A three-justice panel of the Illinois Third District Appellate Court in downstate Ottawa found that a Will County judge had allowed inadmissible evidence, and without that evidence, there is no clear proof the village of Romeoville or defendant Northfield Block Company should be held liable for the damaged pipe. Justice Daniel L. Schmidt delivered the court's decision in the case, with concurrence from justices Robert L. Carter and Mary W. McDade
Enbridge had sued to recoup the millions it spent cleaning up an oil spill when the underground pipeline in southwest suburban Romeoville broke in 2010. When the area was excavated, it was found corrosion at the top of the water line had created a weak spot. A jet of water finally broke through, leaving a hole and striking the oil line only inches directly above. The water pressure blasted a hole in the oil line as well, creating the leak.
Both sides called expert witnesses to testify, all of whom called the occurrence “unusual” or “rare.” In the perfect storm of circumstances that created the conditions for the leak, a cathodic tape surrounding the outside of the oil pipeline was found to be torn in the spot where the leak occurred.
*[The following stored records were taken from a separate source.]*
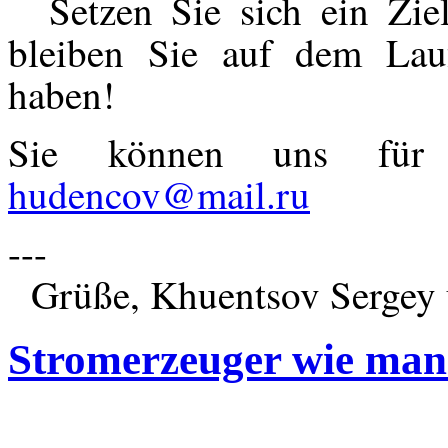
Setzen Sie sich ein Ziel
bleiben Sie auf dem Lau
haben!
Sie können uns für 
hudencov@mail.ru
---
Grüße, Khuentsov Sergey 
Stromerzeuger wie man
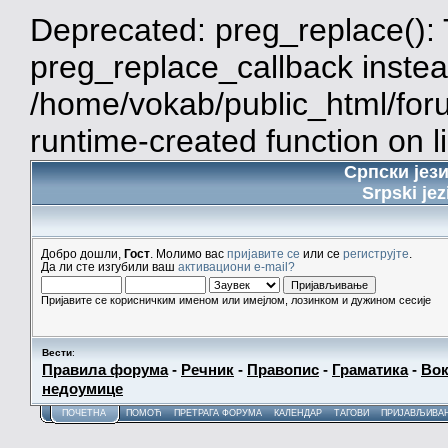
Deprecated: preg_replace(): 
preg_replace_callback instea
/home/vokab/public_html/for
runtime-created function on l
Српски јез
Srpski jez
Добро дошли,
Гост
. Молимо вас
пријавите се
или се
региструјте
.
Да ли сте изгубили ваш
активациони e-mail?
Пријавите се корисничким именом или имејлом, лозинком и дужином сесије
Вести
:
Правила форума
-
Речник
-
Правопис
-
Граматика
-
Вок
недоумице
ПОЧЕТНА
ПОМОЋ
ПРЕТРАГА ФОРУМА
КАЛЕНДАР
ТАГОВИ
ПРИЈАВЉИВА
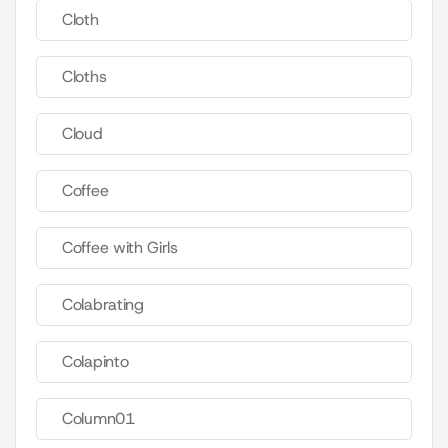
Cloth
Cloths
Cloud
Coffee
Coffee with Girls
Colabrating
Colapinto
Column01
The pipeline is protected from corrosion by a low-level electrical current, and the tape acts as an insulator, preventing the current from escaping. The torn tape allowed the electrical current to leak.
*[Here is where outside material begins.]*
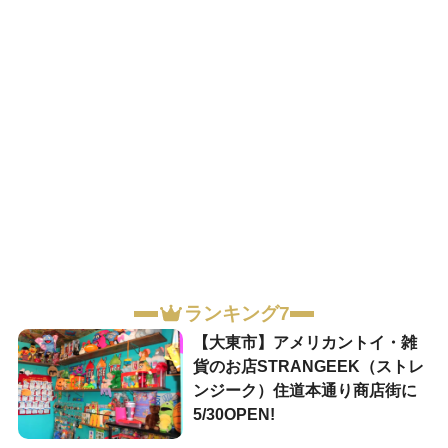
ランキング7
【大東市】アメリカントイ・雑
貨のお店STRANGEEK（ストレ
ンジーク）住道本通り商店街に
5/30OPEN!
The current then bounced between the two pipes, causing corrosion to the uninsulated water line. Witnesses guessed the tape may have torn when the water line was installed beneath the oil line in 1977 by a predecessor to Northfield Block Company. The water line runs from the city’s water main to Northfield to provide an industrial water supply.
Northfield’s water line had experienced frequent leaks at other spots along the line, though never at the place where it eventually failed. Enbridge argued that the village and the business had failed to adequately maintain the line and should have known it was deficient. The defense argued that no routine maintenance checks could have discovered the corroding water line before it sprung its leak.
A jury awarded Enbridge more than $45 million on its breach of contract claim, though it found the company 45 percent liable on its negligence-related claims. The defendants filed a motion for a judgement notwithstanding the verdict, which was denied by the trial court and taken up by the appellate court.
The court found Enbridge did not meet its burden of proof. It submitted evidence of the water line’s past leaks to show it was hazardous and the defendant should have known about its condition, but there was no similarity between those leaks, which had an undetermined cause, and the leak that caused the oil line rupture, which was caused by the stray electrical current.
“The only real evidence that plaintiff submitted to support its claim was that defendant’s water service line leaked seven times in the 15 years preceding the oil spill, which was inadmissible,” Schmidt wrote. “Even assuming the admission of the prior leak evidence was proper, plaintiff failed to prove that defendant’s insufficient maintenance of its water service line caused the oil pipeline to fail. Plaintiff’s own evidence and experts indicate the culmination of this incident was the result of a series of events started when the water line was installed in 1977, not deficient maintenance.”
The court remanded the case with instructions that judgment notwithstanding the jury verdict should be awarded to Northfield. The decision was filed as an unpublished order under Supreme Court Rule 23, which limits its use as precedent.